__Assignment__
Look through the records below for the line with "5 Conclusions and Further Research". Return that line and each one after it up to and including the line with "The method is", exactly.

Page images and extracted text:
···

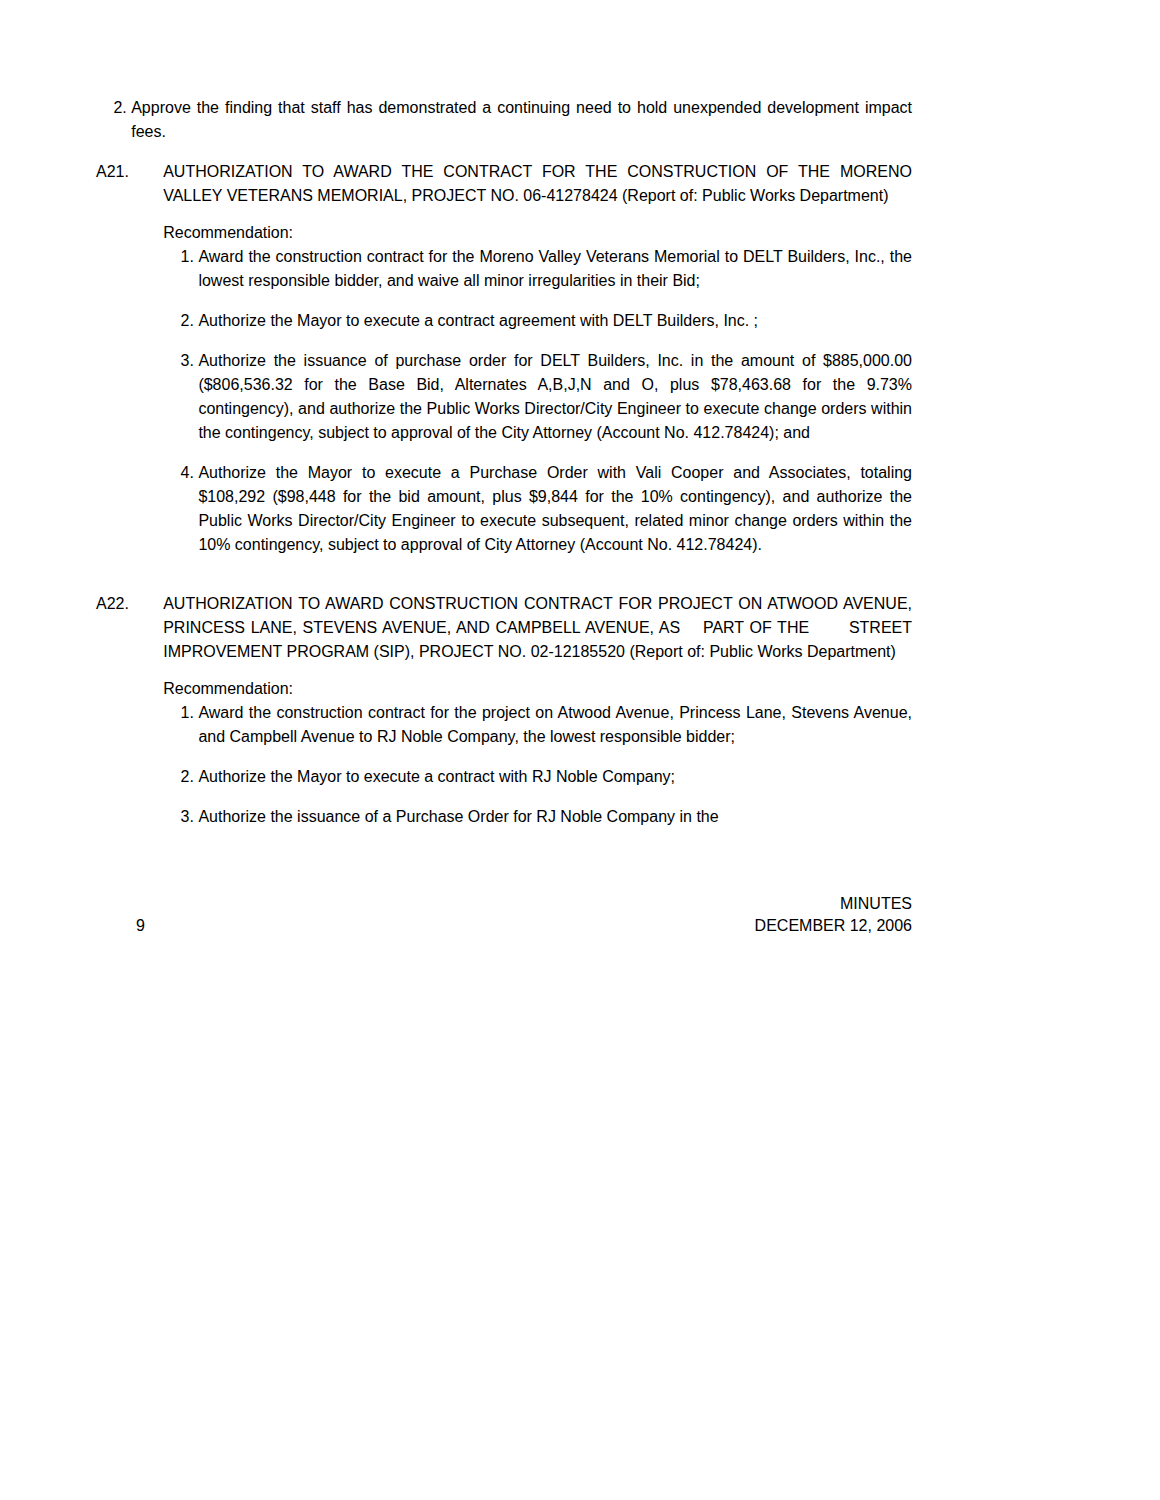Approve the finding that staff has demonstrated a continuing need to hold unexpended development impact fees.
A21.
AUTHORIZATION TO AWARD THE CONTRACT FOR THE CONSTRUCTION OF THE MORENO VALLEY VETERANS MEMORIAL, PROJECT NO. 06-41278424 (Report of: Public Works Department)
Recommendation:
Award the construction contract for the Moreno Valley Veterans Memorial to DELT Builders, Inc., the lowest responsible bidder, and waive all minor irregularities in their Bid;
Authorize the Mayor to execute a contract agreement with DELT Builders, Inc. ;
Authorize the issuance of purchase order for DELT Builders, Inc. in the amount of $885,000.00 ($806,536.32 for the Base Bid, Alternates A,B,J,N and O, plus $78,463.68 for the 9.73% contingency), and authorize the Public Works Director/City Engineer to execute change orders within the contingency, subject to approval of the City Attorney (Account No. 412.78424); and
Authorize the Mayor to execute a Purchase Order with Vali Cooper and Associates, totaling $108,292 ($98,448 for the bid amount, plus $9,844 for the 10% contingency), and authorize the Public Works Director/City Engineer to execute subsequent, related minor change orders within the 10% contingency, subject to approval of City Attorney (Account No. 412.78424).
A22.
AUTHORIZATION TO AWARD CONSTRUCTION CONTRACT FOR PROJECT ON ATWOOD AVENUE, PRINCESS LANE, STEVENS AVENUE, AND CAMPBELL AVENUE, AS PART OF THE STREET IMPROVEMENT PROGRAM (SIP), PROJECT NO. 02-12185520 (Report of: Public Works Department)
Recommendation:
Award the construction contract for the project on Atwood Avenue, Princess Lane, Stevens Avenue, and Campbell Avenue to RJ Noble Company, the lowest responsible bidder;
Authorize the Mayor to execute a contract with RJ Noble Company;
Authorize the issuance of a Purchase Order for RJ Noble Company in the
9
MINUTES
DECEMBER 12, 2006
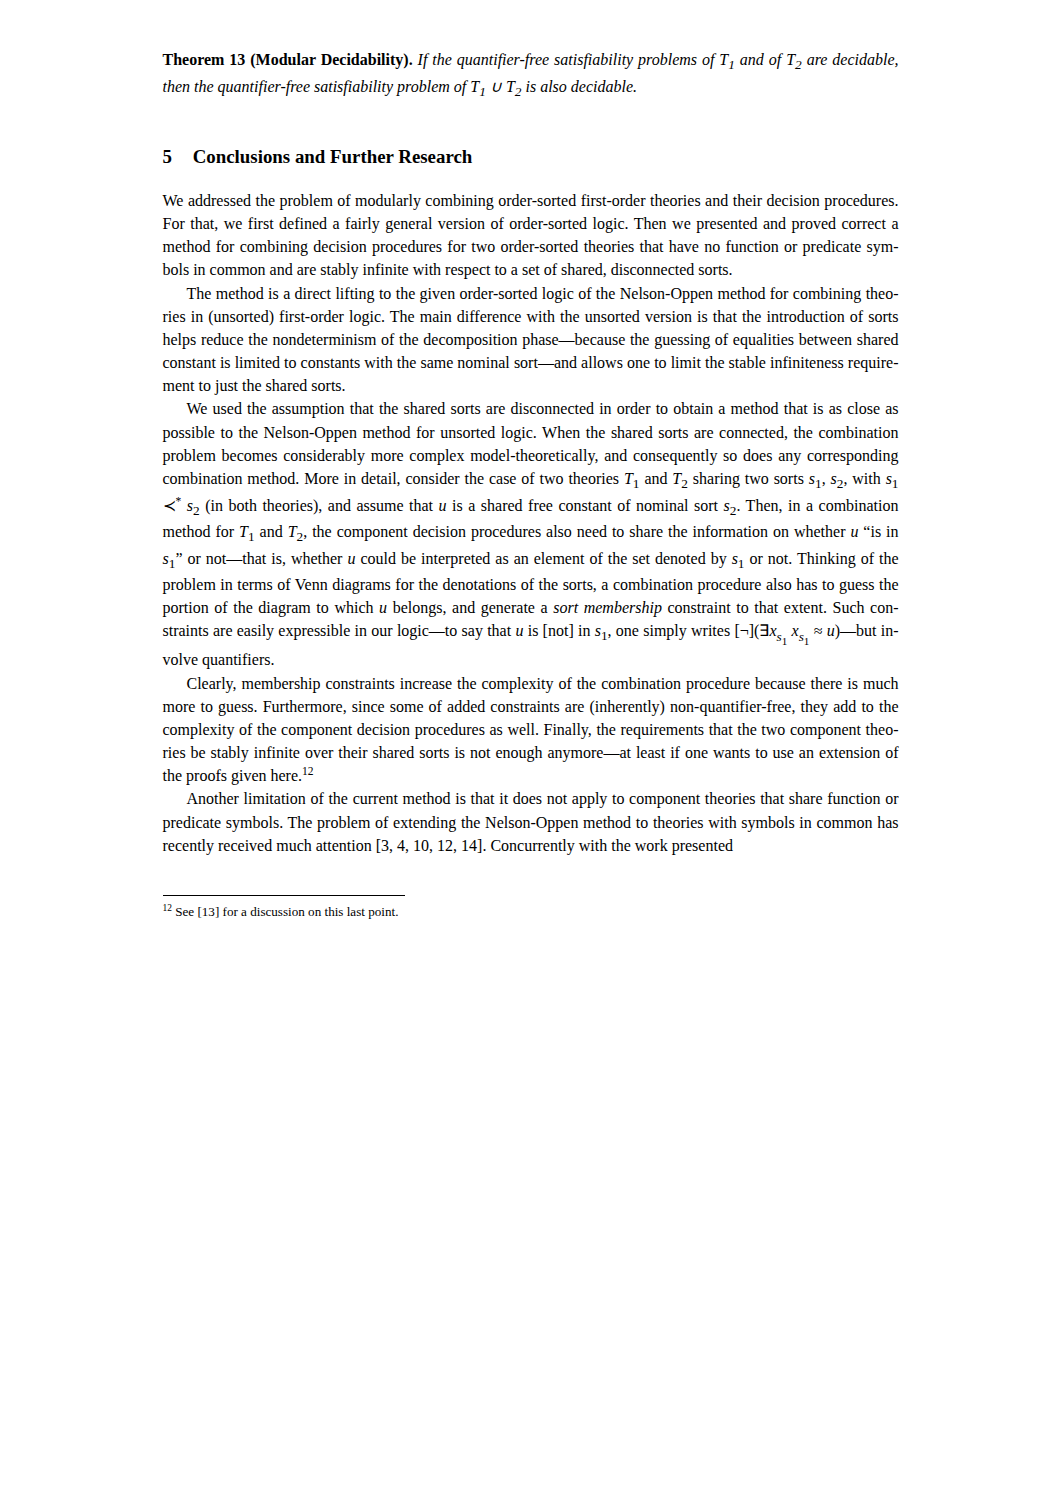Theorem 13 (Modular Decidability). If the quantifier-free satisfiability problems of T1 and of T2 are decidable, then the quantifier-free satisfiability problem of T1 ∪ T2 is also decidable.
5 Conclusions and Further Research
We addressed the problem of modularly combining order-sorted first-order theories and their decision procedures. For that, we first defined a fairly general version of order-sorted logic. Then we presented and proved correct a method for combining decision procedures for two order-sorted theories that have no function or predicate symbols in common and are stably infinite with respect to a set of shared, disconnected sorts.
The method is a direct lifting to the given order-sorted logic of the Nelson-Oppen method for combining theories in (unsorted) first-order logic. The main difference with the unsorted version is that the introduction of sorts helps reduce the nondeterminism of the decomposition phase—because the guessing of equalities between shared constant is limited to constants with the same nominal sort—and allows one to limit the stable infiniteness requirement to just the shared sorts.
We used the assumption that the shared sorts are disconnected in order to obtain a method that is as close as possible to the Nelson-Oppen method for unsorted logic. When the shared sorts are connected, the combination problem becomes considerably more complex model-theoretically, and consequently so does any corresponding combination method. More in detail, consider the case of two theories T1 and T2 sharing two sorts s1, s2, with s1 ≺* s2 (in both theories), and assume that u is a shared free constant of nominal sort s2. Then, in a combination method for T1 and T2, the component decision procedures also need to share the information on whether u “is in s1” or not—that is, whether u could be interpreted as an element of the set denoted by s1 or not. Thinking of the problem in terms of Venn diagrams for the denotations of the sorts, a combination procedure also has to guess the portion of the diagram to which u belongs, and generate a sort membership constraint to that extent. Such constraints are easily expressible in our logic—to say that u is [not] in s1, one simply writes [¬](∃xs1 xs1 ≈ u)—but involve quantifiers.
Clearly, membership constraints increase the complexity of the combination procedure because there is much more to guess. Furthermore, since some of added constraints are (inherently) non-quantifier-free, they add to the complexity of the component decision procedures as well. Finally, the requirements that the two component theories be stably infinite over their shared sorts is not enough anymore—at least if one wants to use an extension of the proofs given here.12
Another limitation of the current method is that it does not apply to component theories that share function or predicate symbols. The problem of extending the Nelson-Oppen method to theories with symbols in common has recently received much attention [3, 4, 10, 12, 14]. Concurrently with the work presented
12 See [13] for a discussion on this last point.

···

__Problem solution__
5 Conclusions and Further Research
We addressed the problem of modularly combining order-sorted first-order theories and their decision procedures. For that, we first defined a fairly general version of order-sorted logic. Then we presented and proved correct a method for combining decision procedures for two order-sorted theories that have no function or predicate symbols in common and are stably infinite with respect to a set of shared, disconnected sorts.
The method is a direct lifting to the given order-sorted logic of the Nelson-Oppen method for combining theories in (unsorted) first-order logic. The main difference with the unsorted version is that the introduction of sorts helps reduce the nondeterminism of the decomposition phase—because the guessing of equalities between shared constant is limited to constants with the same nominal sort—and allows one to limit the stable infiniteness requirement to just the shared sorts.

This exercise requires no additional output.